[Opening INPUT MATERIAL section]

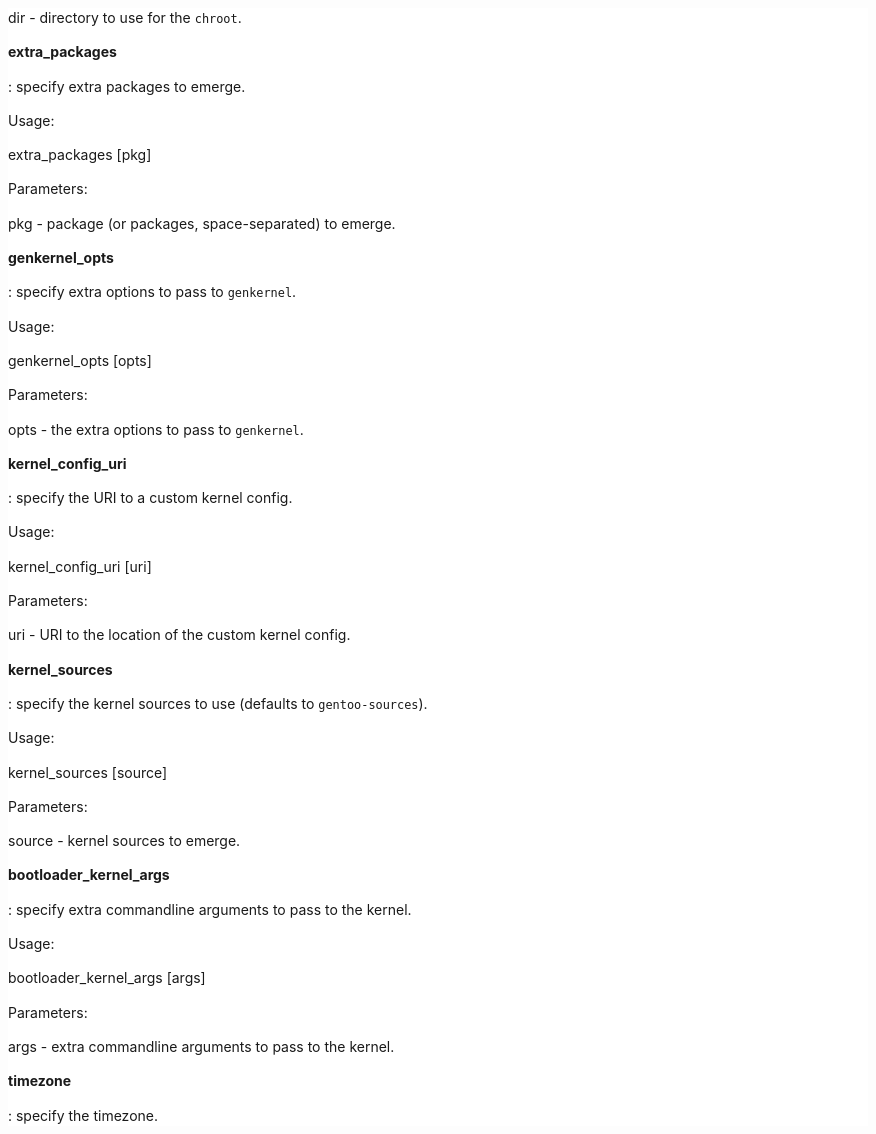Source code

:   dir - directory to use for the `chroot`.

**extra_packages**

:   specify extra packages to emerge.

Usage:

  extra_packages [pkg]

Parameters:

  pkg - package (or packages, space-separated) to emerge.

**genkernel_opts**

:   specify extra options to pass to `genkernel`.

Usage:

  genkernel_opts [opts]

Parameters:

  opts - the extra options to pass to `genkernel`.

**kernel_config_uri**

:   specify the URI to a custom kernel config.

Usage:

kernel_config_uri [uri]

Parameters:

  uri - URI to the location of the custom kernel config.

**kernel_sources**

:   specify the kernel sources to use (defaults to `gentoo-sources`).

Usage:

  kernel_sources [source]

Parameters:

  source - kernel sources to emerge.

**bootloader_kernel_args**

:   specify extra commandline arguments to pass to the kernel.

Usage:

  bootloader_kernel_args [args]

Parameters:

  args - extra commandline arguments to pass to the kernel.

**timezone**

:   specify the timezone.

[Closing INPUT MATERIAL section]

**WORK REQUEST**
Please filter the data down to the lines containing the word "pass".

**REPLY**
:   specify extra options to pass to `genkernel`.
  opts - the extra options to pass to `genkernel`.
:   specify extra commandline arguments to pass to the kernel.
  args - extra commandline arguments to pass to the kernel.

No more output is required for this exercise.